6. The coupling structure according to claim 1, wherein the connecting portion pattern of the coupling structure is formed in an asymmetrical shape.

7. The coupling structure according to claim 1, wherein the at least two overlap portion patterns have the same width as that of the connecting portion pattern.

8. The coupling structure according to claim 1, wherein the at least two overlap portion patterns have a width larger than that of the connecting portion pattern.

9. The coupling structure according to claim 1, wherein the pattern formed on the resonator layer is configured of two portions spaced from each other, each of the two spaced portions being overlapped with each of the at least two overlap portion patterns.

10. The coupling structure according to claim 9, wherein two portions of the pattern formed on the resonator layer is extendedly formed in a longitudinal direction defined to penetrate through a center between the at least two overlap portion patterns.

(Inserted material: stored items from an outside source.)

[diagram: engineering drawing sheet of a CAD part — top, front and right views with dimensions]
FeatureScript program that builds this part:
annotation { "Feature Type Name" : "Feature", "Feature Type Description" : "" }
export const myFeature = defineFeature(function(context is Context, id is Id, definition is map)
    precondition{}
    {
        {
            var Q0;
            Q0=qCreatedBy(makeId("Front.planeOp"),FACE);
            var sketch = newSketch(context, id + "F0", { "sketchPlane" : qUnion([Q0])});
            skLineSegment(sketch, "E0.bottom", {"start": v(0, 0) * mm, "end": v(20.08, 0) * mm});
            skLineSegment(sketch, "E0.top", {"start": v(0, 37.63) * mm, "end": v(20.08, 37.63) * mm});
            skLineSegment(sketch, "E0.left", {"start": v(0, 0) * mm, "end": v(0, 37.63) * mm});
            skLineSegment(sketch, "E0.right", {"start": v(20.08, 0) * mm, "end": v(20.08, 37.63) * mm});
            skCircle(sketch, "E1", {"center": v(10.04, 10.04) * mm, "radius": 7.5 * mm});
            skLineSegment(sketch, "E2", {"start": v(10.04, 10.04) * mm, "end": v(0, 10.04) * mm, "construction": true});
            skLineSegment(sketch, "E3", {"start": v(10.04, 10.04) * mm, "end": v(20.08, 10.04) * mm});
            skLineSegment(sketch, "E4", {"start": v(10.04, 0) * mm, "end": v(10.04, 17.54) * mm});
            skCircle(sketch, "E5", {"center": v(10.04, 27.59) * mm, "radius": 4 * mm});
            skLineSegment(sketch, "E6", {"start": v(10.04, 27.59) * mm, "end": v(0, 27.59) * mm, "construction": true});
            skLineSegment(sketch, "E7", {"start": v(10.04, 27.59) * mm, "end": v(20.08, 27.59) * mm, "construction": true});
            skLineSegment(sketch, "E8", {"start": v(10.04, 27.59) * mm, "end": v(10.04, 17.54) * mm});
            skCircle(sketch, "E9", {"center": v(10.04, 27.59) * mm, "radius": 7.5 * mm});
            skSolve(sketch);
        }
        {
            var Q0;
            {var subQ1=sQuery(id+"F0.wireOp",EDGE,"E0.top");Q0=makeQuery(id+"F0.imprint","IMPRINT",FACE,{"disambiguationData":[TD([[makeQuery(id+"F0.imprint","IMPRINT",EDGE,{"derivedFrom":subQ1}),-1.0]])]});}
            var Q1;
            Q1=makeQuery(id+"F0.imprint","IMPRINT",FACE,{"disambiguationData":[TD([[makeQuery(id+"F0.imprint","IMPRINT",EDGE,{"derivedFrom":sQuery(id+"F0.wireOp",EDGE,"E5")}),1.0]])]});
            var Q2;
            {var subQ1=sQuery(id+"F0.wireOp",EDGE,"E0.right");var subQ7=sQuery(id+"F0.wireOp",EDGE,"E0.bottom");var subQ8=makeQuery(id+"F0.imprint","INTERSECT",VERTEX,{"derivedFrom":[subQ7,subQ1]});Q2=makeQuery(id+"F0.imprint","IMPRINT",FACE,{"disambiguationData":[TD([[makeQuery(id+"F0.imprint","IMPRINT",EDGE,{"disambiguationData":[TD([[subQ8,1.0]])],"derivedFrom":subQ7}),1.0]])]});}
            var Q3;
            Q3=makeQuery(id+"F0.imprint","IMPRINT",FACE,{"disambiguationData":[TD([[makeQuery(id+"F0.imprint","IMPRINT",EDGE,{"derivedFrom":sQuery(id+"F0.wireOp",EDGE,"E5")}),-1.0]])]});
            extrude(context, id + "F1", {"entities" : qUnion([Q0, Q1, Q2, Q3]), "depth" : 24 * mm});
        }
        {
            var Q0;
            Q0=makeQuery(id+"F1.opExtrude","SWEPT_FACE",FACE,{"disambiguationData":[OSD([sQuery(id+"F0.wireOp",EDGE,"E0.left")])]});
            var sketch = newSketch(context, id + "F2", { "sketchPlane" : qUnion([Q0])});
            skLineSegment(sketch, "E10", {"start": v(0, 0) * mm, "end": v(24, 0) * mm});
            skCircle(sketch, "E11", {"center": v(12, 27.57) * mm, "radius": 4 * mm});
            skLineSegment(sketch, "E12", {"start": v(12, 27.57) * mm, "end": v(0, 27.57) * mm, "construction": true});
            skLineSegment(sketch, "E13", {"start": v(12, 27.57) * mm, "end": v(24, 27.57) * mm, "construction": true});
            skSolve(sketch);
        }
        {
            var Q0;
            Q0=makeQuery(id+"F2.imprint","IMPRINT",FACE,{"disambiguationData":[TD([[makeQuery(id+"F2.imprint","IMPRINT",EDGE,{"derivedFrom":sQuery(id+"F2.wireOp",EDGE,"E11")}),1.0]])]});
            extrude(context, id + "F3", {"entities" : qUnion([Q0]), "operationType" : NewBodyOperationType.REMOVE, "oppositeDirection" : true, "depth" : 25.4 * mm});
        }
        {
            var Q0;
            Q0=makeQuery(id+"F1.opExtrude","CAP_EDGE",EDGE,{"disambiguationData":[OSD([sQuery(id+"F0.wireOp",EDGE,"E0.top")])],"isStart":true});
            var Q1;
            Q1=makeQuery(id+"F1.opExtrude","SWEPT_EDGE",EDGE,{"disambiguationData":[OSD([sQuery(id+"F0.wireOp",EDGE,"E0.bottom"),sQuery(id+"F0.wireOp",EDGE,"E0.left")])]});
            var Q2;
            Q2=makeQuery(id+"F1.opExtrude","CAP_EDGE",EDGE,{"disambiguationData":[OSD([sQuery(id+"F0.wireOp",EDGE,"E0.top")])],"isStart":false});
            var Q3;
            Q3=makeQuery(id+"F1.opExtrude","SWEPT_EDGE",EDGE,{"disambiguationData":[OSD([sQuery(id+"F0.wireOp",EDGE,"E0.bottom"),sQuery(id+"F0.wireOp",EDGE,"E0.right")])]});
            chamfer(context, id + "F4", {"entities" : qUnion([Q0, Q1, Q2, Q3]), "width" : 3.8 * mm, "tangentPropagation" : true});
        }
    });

11. The coupling structure according to claim 9, wherein two portions of the pattern formed on the resonator layer is extendedly formed in a transversal direction defined to penetrate through the at least two overlap portion patterns.

12. A coupling structure for a multi-layered chip filter, comprising:

a coupling overlapped with each of two portions configuring a resonator pattern formed on a resonator layer stacked therewith and separated from each other to form overlap areas, wherein the coupling is formed by connecting at least three linear lines having a predetermined length while being orthogonal to each other.

13. A multi-layered chip filter, comprising:

a first resonator layer;

a second resonator layer;

a coupling layer between the first resonator layer and the second resonator layer; and

a ground layer, wherein a coupling formed in the coupling layer is configured in a coupling structure according to claim 1.